Exercise goal:
Exact repetition, please: start with the line where "ALL RIGHTS STRICTLY" appears and stop after the final line of the records.

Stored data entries
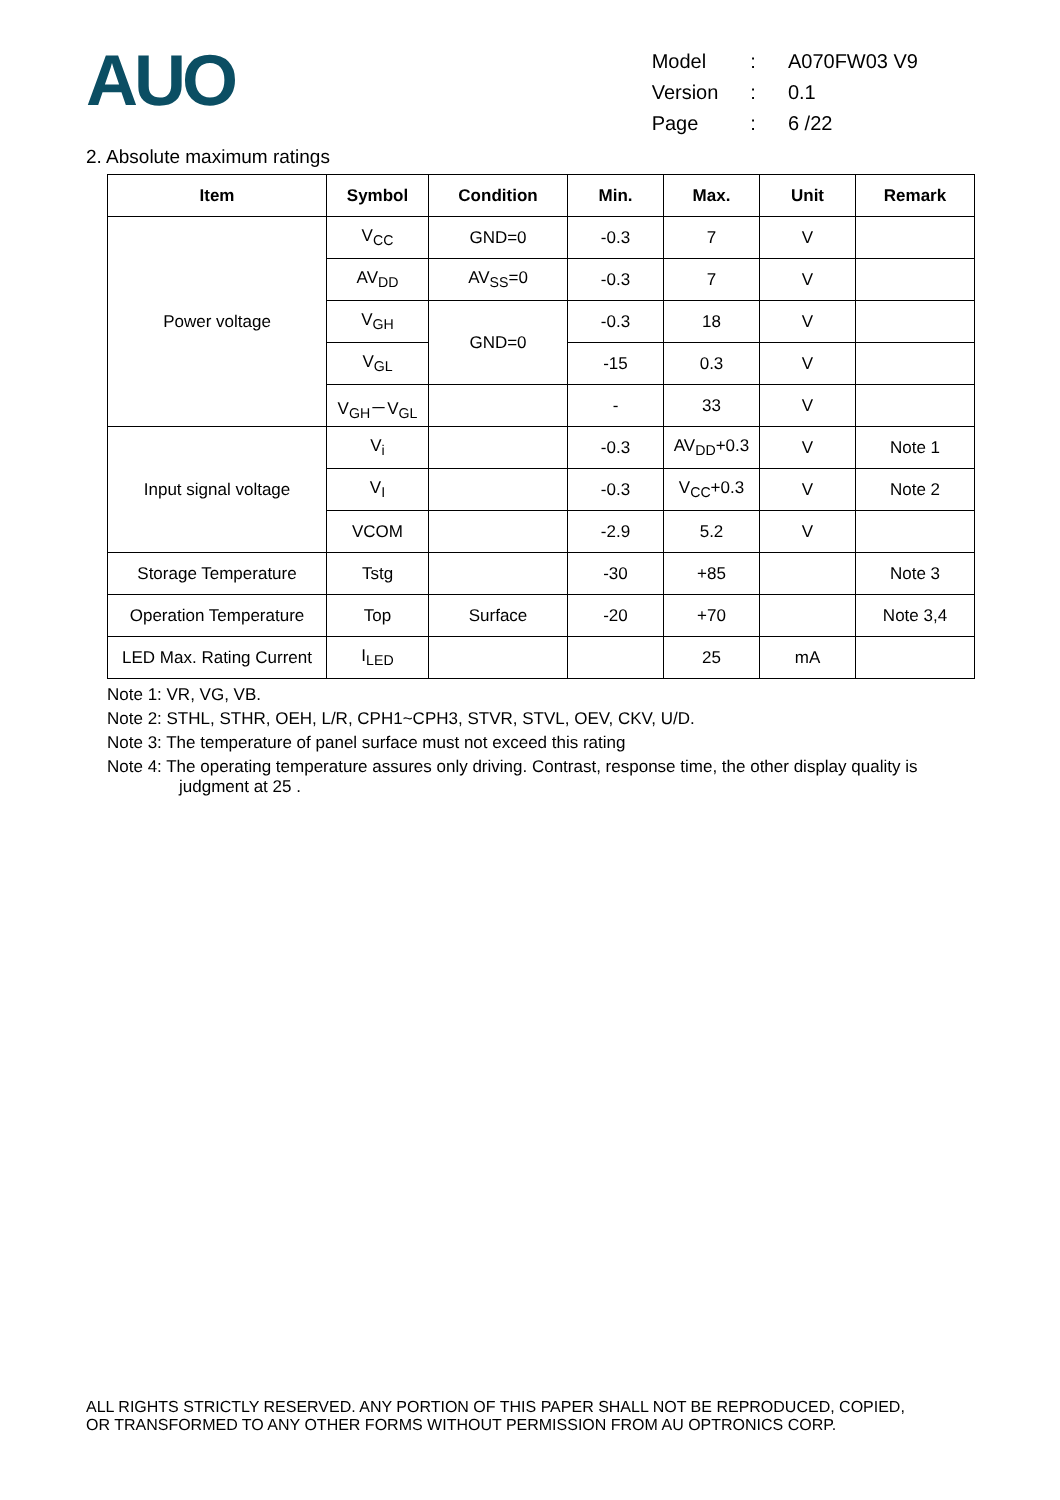AUO
| Model | : | A070FW03 V9 |
| Version | : | 0.1 |
| Page | : | 6 /22 |
2. Absolute maximum ratings
| Item | Symbol | Condition | Min. | Max. | Unit | Remark |
| --- | --- | --- | --- | --- | --- | --- |
| Power voltage | V<sub>CC</sub> | GND=0 | -0.3 | 7 | V | |
| | AV<sub>DD</sub> | AV<sub>SS</sub>=0 | -0.3 | 7 | V | |
| | V<sub>GH</sub> | GND=0 | -0.3 | 18 | V | |
| | V<sub>GL</sub> | | -15 | 0.3 | V | |
| | V<sub>GH</sub>－V<sub>GL</sub> | | - | 33 | V | |
| Input signal voltage | V<sub>i</sub> | | -0.3 | AV<sub>DD</sub>+0.3 | V | Note 1 |
| | V<sub>I</sub> | | -0.3 | V<sub>CC</sub>+0.3 | V | Note 2 |
| | VCOM | | -2.9 | 5.2 | V | |
| Storage Temperature | Tstg | | -30 | +85 | | Note 3 |
| Operation Temperature | Top | Surface | -20 | +70 | | Note 3,4 |
| LED Max. Rating Current | I<sub>LED</sub> | | | 25 | mA | |
Note 1: VR, VG, VB.
Note 2: STHL, STHR, OEH, L/R, CPH1~CPH3, STVR, STVL, OEV, CKV, U/D.
Note 3: The temperature of panel surface must not exceed this rating
Note 4: The operating temperature assures only driving. Contrast, response time, the other display quality is
judgment at 25 .
ALL RIGHTS STRICTLY RESERVED. ANY PORTION OF THIS PAPER SHALL NOT BE REPRODUCED, COPIED,
OR TRANSFORMED TO ANY OTHER FORMS WITHOUT PERMISSION FROM AU OPTRONICS CORP.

Output:
ALL RIGHTS STRICTLY RESERVED. ANY PORTION OF THIS PAPER SHALL NOT BE REPRODUCED, COPIED,
OR TRANSFORMED TO ANY OTHER FORMS WITHOUT PERMISSION FROM AU OPTRONICS CORP.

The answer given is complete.